Interesting, I'll try some roasters near me that deliver freshly ground decaf and hopefully it will be an upgrade in taste and crema !

Also the right extraction time !


----------



## Blue_Cafe (Jun 22, 2020)

Xonize said:


> Interesting, I'll try some roasters near me that deliver freshly ground decaf and hopefully it will be an upgrade in taste and crema !
> 
> Also the right extraction time !


 I drink decaf. I grind decaf beans from a local roaster and it's great.

Wouldn't worry too much about crema tbh. Go off taste. I find decaf brews differently to normal. It does need a finer grind for my machine though.

Suggest you go on eBay and snag a cheap second hand grinder which you can use to grind your own coffee for the pressurised baskets (anything will do really)

If you like it and feel you want to use unpressurised baskets, you can then make the leap to a espresso grinder. (£££)


----------



## Xonize (Aug 1, 2020)

Cool, I'll start off with a local roaster who can deliver freshly ground decaf before I put In the investment for a grinder and buy the decaf beans whole.

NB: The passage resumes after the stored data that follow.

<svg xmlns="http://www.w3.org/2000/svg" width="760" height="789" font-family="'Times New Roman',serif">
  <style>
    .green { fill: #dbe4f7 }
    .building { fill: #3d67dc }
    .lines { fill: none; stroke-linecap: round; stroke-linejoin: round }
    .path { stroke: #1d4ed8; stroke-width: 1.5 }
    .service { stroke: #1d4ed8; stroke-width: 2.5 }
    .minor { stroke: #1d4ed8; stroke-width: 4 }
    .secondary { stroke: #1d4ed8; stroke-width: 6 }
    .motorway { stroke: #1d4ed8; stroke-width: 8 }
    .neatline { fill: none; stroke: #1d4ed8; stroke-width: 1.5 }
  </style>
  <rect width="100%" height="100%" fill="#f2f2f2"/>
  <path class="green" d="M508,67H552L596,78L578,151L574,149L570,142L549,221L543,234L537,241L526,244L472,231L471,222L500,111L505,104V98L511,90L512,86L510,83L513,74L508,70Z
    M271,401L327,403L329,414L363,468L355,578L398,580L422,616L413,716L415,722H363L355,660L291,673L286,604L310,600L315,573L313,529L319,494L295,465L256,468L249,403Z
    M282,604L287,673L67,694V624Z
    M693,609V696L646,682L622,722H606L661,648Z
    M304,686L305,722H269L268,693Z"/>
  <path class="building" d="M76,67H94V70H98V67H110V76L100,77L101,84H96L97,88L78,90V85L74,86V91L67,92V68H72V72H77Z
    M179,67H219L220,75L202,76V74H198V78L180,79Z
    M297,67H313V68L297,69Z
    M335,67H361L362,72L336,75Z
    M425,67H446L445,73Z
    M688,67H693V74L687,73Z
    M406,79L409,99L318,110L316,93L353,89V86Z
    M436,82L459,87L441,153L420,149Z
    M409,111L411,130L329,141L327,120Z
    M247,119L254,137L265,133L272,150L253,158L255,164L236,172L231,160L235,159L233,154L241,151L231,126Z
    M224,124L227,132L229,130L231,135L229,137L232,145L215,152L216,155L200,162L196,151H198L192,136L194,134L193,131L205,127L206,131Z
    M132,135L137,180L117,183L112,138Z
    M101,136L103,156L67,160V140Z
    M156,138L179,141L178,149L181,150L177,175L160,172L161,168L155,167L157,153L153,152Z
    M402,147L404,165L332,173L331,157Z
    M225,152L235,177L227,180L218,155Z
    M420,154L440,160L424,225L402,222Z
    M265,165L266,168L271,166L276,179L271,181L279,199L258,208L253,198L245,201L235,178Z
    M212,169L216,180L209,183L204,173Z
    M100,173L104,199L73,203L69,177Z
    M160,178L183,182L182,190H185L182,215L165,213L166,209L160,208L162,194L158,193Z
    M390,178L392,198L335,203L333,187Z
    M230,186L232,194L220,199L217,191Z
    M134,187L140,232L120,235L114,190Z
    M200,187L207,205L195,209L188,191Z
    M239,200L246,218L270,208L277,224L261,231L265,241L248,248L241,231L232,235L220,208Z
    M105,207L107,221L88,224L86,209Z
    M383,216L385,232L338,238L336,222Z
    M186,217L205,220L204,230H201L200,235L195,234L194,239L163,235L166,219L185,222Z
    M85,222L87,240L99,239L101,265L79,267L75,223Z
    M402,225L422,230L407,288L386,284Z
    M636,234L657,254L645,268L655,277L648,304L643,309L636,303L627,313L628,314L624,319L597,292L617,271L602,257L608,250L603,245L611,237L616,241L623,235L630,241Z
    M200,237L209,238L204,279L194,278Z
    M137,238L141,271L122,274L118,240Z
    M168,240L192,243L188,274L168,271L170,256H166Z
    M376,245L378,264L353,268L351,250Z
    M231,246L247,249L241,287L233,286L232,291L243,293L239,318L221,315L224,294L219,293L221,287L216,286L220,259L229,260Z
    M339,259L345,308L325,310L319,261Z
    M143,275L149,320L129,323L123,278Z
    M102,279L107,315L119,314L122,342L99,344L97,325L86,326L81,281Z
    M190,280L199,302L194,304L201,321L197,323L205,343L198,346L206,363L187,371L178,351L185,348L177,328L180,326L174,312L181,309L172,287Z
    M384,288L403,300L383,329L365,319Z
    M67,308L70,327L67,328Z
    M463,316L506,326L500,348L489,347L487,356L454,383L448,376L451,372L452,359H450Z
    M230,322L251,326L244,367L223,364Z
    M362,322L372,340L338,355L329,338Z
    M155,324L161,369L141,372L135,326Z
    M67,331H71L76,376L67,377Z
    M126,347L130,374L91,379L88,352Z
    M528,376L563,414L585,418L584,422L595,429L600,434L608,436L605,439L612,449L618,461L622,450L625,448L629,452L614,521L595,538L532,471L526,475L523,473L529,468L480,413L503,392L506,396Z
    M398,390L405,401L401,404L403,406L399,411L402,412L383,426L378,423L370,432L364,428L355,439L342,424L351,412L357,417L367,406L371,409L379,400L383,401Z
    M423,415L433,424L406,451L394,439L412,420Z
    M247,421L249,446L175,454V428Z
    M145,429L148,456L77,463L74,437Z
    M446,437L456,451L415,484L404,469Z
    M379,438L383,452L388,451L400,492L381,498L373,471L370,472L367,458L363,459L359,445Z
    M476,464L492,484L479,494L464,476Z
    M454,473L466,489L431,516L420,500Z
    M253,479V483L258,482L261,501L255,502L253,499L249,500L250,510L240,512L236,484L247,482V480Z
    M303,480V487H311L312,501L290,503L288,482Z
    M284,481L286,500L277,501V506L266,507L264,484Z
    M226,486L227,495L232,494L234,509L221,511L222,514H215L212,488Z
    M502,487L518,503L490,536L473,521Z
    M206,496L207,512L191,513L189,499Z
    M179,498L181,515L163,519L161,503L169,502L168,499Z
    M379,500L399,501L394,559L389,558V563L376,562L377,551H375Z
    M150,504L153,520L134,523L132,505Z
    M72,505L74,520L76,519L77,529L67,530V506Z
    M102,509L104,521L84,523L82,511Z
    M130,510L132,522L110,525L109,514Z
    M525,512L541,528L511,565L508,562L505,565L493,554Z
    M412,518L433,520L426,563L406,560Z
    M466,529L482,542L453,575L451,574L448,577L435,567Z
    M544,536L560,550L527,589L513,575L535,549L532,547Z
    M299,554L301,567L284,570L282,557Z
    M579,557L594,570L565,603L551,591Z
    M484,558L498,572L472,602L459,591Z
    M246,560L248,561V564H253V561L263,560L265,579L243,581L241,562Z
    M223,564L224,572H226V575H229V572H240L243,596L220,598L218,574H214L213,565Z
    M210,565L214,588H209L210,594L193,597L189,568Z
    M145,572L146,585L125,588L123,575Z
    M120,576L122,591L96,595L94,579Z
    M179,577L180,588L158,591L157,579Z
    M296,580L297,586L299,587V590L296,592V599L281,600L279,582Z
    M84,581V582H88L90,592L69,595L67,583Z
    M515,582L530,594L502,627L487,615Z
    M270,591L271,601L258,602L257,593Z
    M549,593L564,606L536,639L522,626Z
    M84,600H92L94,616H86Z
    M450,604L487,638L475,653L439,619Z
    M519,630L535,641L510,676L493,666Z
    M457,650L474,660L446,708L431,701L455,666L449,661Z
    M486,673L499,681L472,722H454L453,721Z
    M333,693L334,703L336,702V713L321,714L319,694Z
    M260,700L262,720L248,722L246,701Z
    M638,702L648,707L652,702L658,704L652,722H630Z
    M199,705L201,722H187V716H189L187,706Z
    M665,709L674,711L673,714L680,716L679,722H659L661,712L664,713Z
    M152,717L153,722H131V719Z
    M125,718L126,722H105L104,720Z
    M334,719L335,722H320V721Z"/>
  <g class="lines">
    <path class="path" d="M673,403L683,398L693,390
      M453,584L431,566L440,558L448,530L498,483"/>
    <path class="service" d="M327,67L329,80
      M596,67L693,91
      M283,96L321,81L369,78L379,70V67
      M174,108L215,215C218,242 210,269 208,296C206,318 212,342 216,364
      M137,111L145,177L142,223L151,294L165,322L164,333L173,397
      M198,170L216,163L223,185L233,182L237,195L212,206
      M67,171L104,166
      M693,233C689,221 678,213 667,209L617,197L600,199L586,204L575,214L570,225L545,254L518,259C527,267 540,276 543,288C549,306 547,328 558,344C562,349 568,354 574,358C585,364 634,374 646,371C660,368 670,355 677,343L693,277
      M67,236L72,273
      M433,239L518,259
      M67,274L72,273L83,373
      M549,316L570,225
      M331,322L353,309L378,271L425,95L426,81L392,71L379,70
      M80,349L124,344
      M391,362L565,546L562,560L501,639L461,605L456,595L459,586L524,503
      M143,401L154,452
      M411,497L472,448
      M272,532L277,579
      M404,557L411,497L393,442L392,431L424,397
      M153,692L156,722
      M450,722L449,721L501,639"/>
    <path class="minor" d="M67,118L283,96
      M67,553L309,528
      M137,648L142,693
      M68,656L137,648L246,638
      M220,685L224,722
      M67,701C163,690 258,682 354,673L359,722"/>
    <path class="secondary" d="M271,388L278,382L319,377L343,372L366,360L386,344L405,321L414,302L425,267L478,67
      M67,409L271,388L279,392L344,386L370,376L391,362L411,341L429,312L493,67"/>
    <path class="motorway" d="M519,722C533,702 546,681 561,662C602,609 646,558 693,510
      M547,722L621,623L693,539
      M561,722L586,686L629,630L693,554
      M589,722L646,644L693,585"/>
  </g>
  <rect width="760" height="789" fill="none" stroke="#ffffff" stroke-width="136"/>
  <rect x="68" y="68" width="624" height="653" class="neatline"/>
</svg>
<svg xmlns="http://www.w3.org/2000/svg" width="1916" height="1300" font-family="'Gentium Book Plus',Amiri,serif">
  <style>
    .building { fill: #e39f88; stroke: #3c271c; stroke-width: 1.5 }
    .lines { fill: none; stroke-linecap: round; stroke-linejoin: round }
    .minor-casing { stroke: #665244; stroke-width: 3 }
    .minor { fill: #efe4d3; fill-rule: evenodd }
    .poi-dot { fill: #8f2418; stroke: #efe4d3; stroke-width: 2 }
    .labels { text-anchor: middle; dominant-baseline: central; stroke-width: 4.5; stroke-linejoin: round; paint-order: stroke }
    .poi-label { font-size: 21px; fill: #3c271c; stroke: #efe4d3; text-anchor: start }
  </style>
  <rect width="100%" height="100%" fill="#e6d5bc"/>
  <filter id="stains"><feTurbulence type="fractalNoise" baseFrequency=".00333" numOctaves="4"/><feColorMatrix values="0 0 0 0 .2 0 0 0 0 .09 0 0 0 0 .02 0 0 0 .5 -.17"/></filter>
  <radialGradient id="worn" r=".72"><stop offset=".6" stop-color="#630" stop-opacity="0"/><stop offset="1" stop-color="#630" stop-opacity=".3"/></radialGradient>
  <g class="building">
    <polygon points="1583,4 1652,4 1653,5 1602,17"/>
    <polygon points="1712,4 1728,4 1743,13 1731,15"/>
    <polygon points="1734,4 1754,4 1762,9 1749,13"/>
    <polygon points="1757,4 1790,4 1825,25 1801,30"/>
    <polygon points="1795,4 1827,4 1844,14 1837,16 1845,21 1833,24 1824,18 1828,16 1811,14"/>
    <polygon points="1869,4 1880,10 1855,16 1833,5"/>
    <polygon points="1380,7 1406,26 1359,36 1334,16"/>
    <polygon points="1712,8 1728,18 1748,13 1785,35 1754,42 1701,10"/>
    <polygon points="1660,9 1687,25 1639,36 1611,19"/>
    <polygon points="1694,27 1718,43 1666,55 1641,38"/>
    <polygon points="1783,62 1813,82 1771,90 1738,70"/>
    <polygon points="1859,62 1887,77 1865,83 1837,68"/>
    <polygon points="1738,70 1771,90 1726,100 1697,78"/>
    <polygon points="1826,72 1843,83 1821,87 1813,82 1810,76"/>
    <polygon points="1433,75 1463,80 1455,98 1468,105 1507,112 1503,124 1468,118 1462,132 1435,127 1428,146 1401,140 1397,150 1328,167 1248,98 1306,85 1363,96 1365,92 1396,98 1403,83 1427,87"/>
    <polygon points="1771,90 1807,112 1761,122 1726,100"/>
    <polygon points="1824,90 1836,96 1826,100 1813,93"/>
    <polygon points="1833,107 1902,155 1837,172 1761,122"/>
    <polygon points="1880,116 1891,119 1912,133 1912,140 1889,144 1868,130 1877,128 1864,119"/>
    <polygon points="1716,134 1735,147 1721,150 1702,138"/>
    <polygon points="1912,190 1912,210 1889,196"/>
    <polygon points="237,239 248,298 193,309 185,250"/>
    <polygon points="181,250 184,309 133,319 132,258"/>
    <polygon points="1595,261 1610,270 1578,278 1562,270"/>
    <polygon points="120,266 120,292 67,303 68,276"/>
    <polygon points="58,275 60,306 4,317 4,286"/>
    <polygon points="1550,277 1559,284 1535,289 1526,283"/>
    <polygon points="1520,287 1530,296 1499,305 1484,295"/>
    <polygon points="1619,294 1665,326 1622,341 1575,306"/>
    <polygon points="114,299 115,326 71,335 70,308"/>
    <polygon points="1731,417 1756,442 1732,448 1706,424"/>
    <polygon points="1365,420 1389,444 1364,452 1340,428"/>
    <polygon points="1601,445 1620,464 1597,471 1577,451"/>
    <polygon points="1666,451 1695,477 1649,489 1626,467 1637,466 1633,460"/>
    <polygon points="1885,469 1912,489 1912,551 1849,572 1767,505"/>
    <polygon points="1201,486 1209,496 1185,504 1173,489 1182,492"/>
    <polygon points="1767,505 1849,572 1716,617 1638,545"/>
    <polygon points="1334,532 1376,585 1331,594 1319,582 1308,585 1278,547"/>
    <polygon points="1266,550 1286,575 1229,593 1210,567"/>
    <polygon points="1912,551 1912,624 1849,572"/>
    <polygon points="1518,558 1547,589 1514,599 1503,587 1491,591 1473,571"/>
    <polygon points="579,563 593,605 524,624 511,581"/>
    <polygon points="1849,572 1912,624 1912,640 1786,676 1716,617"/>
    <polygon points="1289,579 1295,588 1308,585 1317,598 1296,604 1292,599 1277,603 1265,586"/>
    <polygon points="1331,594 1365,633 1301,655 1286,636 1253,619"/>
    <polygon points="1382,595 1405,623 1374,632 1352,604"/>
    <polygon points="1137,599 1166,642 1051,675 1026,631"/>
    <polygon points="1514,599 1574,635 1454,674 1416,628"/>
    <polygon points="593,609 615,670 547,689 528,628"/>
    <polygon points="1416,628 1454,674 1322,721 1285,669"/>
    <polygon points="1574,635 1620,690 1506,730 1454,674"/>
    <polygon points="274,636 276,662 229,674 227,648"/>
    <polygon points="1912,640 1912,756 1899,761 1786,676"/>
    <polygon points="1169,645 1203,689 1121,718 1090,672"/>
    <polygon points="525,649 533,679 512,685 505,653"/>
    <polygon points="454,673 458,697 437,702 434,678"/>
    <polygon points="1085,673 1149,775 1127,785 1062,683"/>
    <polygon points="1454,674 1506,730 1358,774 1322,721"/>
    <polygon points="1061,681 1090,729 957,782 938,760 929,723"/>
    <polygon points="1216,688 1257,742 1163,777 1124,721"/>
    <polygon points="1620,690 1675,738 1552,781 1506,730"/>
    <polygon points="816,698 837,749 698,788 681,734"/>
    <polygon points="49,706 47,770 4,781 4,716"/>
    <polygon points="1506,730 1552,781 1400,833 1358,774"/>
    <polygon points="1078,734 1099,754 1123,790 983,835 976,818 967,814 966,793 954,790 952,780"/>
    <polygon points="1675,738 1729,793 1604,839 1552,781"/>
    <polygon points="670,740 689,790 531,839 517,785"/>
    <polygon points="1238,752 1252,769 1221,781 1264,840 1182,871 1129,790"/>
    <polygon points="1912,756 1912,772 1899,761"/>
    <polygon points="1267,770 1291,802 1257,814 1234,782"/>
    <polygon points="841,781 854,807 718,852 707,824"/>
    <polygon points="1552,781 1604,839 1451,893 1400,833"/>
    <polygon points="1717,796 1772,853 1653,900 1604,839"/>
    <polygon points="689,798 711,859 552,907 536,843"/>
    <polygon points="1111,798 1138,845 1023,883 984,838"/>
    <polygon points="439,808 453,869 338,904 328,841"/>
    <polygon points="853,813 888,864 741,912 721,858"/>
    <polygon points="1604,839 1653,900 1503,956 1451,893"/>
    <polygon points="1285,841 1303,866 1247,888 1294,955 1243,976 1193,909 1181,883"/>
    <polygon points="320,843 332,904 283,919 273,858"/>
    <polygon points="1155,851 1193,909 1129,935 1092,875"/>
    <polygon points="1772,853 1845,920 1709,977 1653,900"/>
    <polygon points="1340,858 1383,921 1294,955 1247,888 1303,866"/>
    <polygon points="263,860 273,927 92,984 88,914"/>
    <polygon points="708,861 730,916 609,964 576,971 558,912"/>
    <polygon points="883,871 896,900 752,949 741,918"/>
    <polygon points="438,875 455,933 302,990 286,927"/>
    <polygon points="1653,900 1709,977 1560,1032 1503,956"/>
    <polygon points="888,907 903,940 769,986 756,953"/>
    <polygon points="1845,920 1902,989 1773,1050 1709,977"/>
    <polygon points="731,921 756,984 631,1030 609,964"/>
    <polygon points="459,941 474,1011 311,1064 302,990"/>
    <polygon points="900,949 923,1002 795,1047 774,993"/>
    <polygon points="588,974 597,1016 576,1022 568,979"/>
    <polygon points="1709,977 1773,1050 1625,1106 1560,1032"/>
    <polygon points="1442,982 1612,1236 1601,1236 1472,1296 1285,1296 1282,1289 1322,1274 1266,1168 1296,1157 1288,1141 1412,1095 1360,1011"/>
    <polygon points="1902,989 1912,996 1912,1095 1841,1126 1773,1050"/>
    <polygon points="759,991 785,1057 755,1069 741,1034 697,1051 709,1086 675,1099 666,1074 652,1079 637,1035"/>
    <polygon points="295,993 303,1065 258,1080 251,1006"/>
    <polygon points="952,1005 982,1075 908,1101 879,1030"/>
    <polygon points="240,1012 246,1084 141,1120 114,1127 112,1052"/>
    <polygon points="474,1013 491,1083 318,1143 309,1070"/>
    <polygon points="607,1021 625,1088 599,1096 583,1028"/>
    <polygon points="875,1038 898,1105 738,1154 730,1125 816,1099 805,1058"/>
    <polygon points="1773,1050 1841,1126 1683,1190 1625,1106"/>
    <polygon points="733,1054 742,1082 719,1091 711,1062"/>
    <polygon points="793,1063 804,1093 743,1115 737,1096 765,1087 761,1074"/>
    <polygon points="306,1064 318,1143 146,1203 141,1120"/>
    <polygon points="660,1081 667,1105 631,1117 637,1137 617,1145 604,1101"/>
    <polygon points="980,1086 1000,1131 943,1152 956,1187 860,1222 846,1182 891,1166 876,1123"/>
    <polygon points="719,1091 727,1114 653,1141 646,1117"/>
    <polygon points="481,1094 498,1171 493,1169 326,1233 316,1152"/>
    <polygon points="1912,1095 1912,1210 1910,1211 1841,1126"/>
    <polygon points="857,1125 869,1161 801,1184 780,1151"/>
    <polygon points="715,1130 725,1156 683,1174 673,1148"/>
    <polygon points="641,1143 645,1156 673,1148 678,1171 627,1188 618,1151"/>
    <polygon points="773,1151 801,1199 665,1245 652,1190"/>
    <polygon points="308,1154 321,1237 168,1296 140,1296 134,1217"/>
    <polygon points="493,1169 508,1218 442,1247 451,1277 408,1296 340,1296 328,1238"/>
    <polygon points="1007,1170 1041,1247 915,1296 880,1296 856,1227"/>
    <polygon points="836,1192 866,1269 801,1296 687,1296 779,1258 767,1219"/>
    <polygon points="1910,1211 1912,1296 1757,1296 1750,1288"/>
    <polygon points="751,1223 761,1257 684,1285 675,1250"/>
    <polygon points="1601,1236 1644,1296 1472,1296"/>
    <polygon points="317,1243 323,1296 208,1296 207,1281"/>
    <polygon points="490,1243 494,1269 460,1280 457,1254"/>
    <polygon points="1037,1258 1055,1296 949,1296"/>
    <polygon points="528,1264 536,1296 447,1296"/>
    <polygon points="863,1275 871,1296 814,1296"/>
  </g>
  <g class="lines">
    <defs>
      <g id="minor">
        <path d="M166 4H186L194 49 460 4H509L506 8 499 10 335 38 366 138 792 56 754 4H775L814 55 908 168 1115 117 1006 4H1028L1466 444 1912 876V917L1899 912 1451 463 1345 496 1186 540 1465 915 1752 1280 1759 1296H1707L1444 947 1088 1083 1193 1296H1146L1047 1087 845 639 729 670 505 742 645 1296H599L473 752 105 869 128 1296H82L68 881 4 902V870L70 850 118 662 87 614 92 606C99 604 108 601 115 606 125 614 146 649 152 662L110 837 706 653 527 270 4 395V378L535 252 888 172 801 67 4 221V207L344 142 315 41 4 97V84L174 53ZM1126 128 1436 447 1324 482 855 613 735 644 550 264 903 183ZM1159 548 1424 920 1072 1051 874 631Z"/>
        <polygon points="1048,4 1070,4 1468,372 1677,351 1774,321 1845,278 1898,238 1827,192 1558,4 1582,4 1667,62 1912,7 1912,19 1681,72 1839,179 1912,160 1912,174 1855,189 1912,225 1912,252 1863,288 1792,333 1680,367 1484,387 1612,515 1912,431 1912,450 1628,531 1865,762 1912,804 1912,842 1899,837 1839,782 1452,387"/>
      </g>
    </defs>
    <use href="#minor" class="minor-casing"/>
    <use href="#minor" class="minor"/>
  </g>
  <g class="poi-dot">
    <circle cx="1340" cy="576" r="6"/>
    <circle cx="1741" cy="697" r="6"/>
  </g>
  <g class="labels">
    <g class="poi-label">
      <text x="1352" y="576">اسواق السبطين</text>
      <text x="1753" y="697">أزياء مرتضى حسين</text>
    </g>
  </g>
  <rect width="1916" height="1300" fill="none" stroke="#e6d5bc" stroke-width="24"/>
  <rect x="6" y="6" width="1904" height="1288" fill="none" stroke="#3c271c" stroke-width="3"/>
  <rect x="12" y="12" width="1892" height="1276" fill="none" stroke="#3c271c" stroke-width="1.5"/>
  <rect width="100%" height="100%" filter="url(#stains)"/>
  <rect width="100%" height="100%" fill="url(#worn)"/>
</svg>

I'm not after perfection, just an upgrade with not too much hassle from the Taylor's / Lavaza's of the supermarket shelf world !


----------



## Alfieboy (Dec 26, 2018)

I have a Classic and I buy ground coffee from different roasters around the UK and find their grinds inconsistent giving the issue you describe initially - I buy espresso grind, some can be tamped really hard yet my latest one I cannot even push with the back of a spoon as it doesn't flow at all so end up just putting it in the basket

Neighbourhood in Liverpool are great but my Limini experience was that it was too fine for my machine

I think you need to assess each bag and adapt accordingly


----------



## Xonize (Aug 1, 2020)

Yup agree, I've ( since this post ) been buying Swiss Water decaf espresso grind from Little Fin Roasters local to me.

14g coffee / 1.7lb pressure on the same salter scales applied with basic plastic tamper incl with the gaggia classic.

I get consistent 20 second extraction double espresso shots almost every time

Any more pressure on the tamper and the extraction slows to a trickle, so may experiment and add a gram at a time to get to around a 25 second extraction for a more pronounced flavour.

Good soo far though, thanks for everyone's help


----------